ProLiant Servers (ML,DL,SL)
1755658 Members
3605 Online
108837 Solutions
New Discussion

Proliant DL360 Gen9 2012r2 - Won't boot

 
kines454
Frequent Visitor

Proliant DL360 Gen9 2012r2 - Won't boot

I'm currently having issues swith my DL360 Gen 9 in that I'm getting a blue screen error of "Innaccessible Boot Device" shortly after the HP logo screen during boot. This is a production server running 2012r2 used for SQL so is running 24/7. No changes have been made, no updates, not even a restart to explain why it was working one day and not the next. I'm running hourly office hour backups on this server and everything was working fine, but I started getting backup failures at 8am one morning. We're using Arcserve which start reporting that Microsoft VSS doesn't support drives bigger than 64TB. This server only has a 1.8TB drive.

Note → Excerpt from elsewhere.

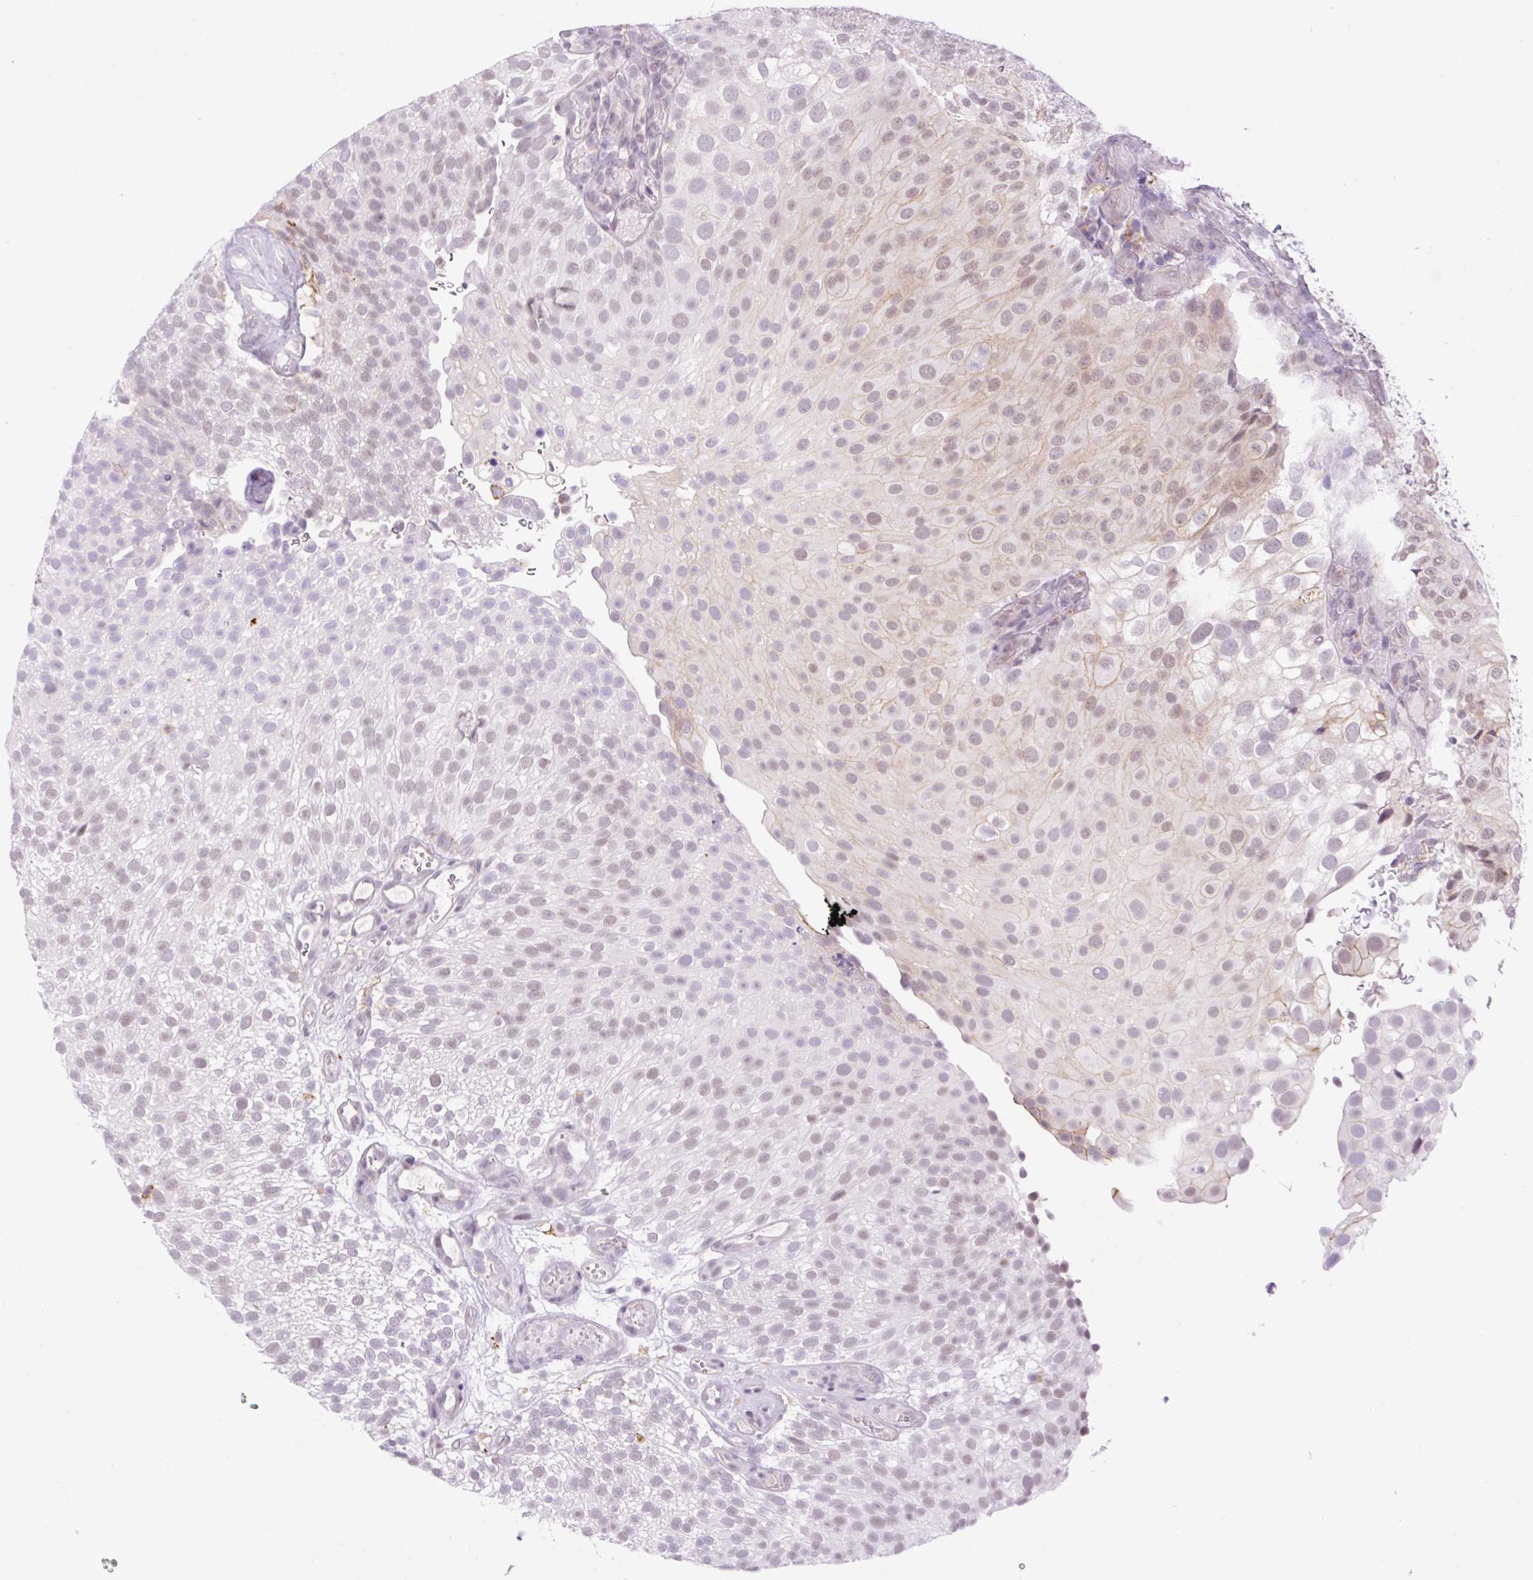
{"staining": {"intensity": "weak", "quantity": ">75%", "location": "nuclear"}, "tissue": "urothelial cancer", "cell_type": "Tumor cells", "image_type": "cancer", "snomed": [{"axis": "morphology", "description": "Urothelial carcinoma, Low grade"}, {"axis": "topography", "description": "Urinary bladder"}], "caption": "Weak nuclear protein staining is identified in approximately >75% of tumor cells in urothelial carcinoma (low-grade).", "gene": "PALM3", "patient": {"sex": "male", "age": 78}}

Initial steps were to re-install the backup agent and check logs - I was able to get to the iLO web interface but that was showing me errors and I was unable to log into it. I rebooted the server and received the error of Smart Storage Battery 1 failure. It would continue on but would get to the HP loading screen, and then loop. I proceeded to order a genuine HP replacement battery and installed it, but it still wouldn't boot. I would get errors during bootup - either a single iLO error, or multiple iLO errors and the failed battery error again. I decided to swap the entire systemboard out, and ensured it was a like for like replacement.

After the board was installed, it seemed to boot up without any errors until the HP loading screen where it was showing a blue screen with innaccesible boot device, which it didn't before the board swap. Booted into a windows install media to access command prompt. I was able to confirm that the C drive and the D drive containing all data were accessible. I tried a few commands I found online using bootrec, bcedit etc All of them show successful when running. But it made no difference. Trying to boot to safe mode gets the same error too.

The server had been offline a few days by now, so in an attempt to get it back online I restored from the last successful backup. I excluded the D drive from this, just restored C, EFI partition, and OEM reserved. When it finished, it got to the HP loading screen and instead of the blue screen, showed it was installing new devices. It then got into Windows like normal. I assumed at this point all was good. Over the next day of monitoring, I noticed that the backups were still failing with the same error. I restarted and got the blue screen error again.

I restored again, but tried a snapshot a few days earlier. Once that was finished, booted into Windows and I tried a restart straight away, and it was fine. Again assumed the problem was fixed - but backups still failing. I did quite a lot of digging, and found that there were quite a lot of devices in device manager showing as unknown with a yellow ! next to them. Looking at the information on them, they appeared to be regarding the chipset. I ran the service pack for Gen 9 Proliant servers which scanned and found a lot of drivers to install. I agreed to them all, it ran and asked to be restarted. I clicked ok, blue screen error again.

I ran another restore, but tried the latest one again. When booted up, it didn't show any unknown devices. Ok, give it a restart. Blue screen error.

I did a few more checks by booting into the install disc again and loading up cmd. I ran chkdsk on C: which found no errors. I took a screenshot of diskparts list volumes, restored the server, and loaded up diskpart in Windows to compare. When in Windows, diskpart shows C: as having a "boot" flag and the EFI partition having a "system" flag. When in it's failed state, C: has no flag, and EFI is "hidden".

A few more things I noticed was that when opening msconfig, the boot section doesn't show any OS's. I did an sfc /scnanow, no errors. When I run "bcedit" in Windows, I get an error that the requested system device cannot be found. However, I am able to assign it a letter in disk management and access it. I even ran a chkdsk on that which shows no errors.